▶ **TASK TO COMPLETE**
Every line holding the word "thumb" should be copied from the material.
== MATERIAL PROVIDED
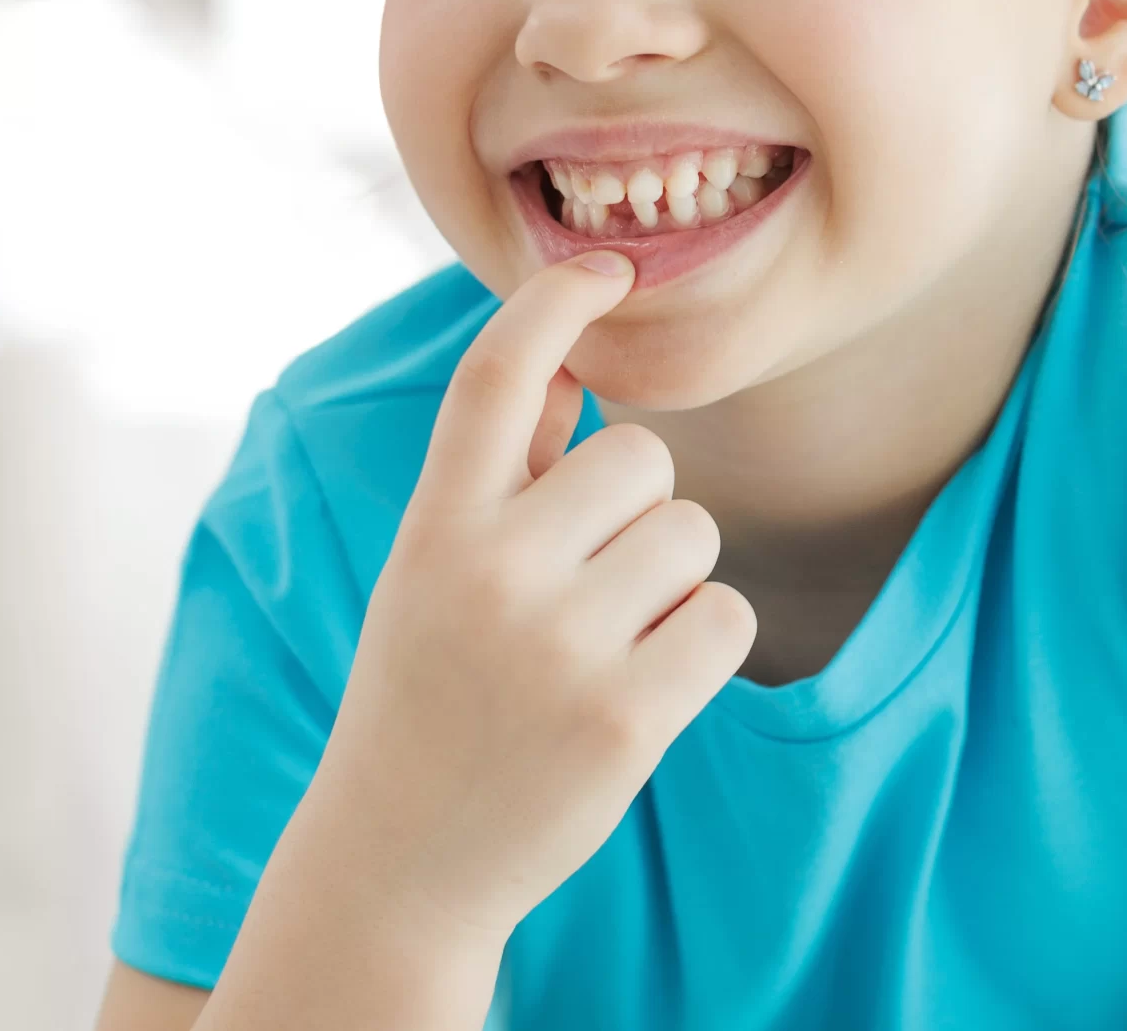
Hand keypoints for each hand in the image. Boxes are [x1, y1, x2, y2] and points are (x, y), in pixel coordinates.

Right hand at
====
== MATERIAL PROVIDED
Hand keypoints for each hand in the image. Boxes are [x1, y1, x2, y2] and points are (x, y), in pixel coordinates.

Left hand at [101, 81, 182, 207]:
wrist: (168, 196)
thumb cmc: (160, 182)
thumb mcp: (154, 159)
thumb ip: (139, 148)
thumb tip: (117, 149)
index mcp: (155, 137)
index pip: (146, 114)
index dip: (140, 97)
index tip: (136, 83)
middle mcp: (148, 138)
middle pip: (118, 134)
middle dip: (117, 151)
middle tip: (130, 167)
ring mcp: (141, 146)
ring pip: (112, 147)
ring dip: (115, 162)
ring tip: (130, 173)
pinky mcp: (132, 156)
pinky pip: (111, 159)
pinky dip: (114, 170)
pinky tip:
====
▶ **RESPONSE FOR THIS EXERCISE**
thumb cmc: (160, 182)
thumb mcp: (154, 159)
thumb ip: (139, 148)
thumb tip: (117, 149)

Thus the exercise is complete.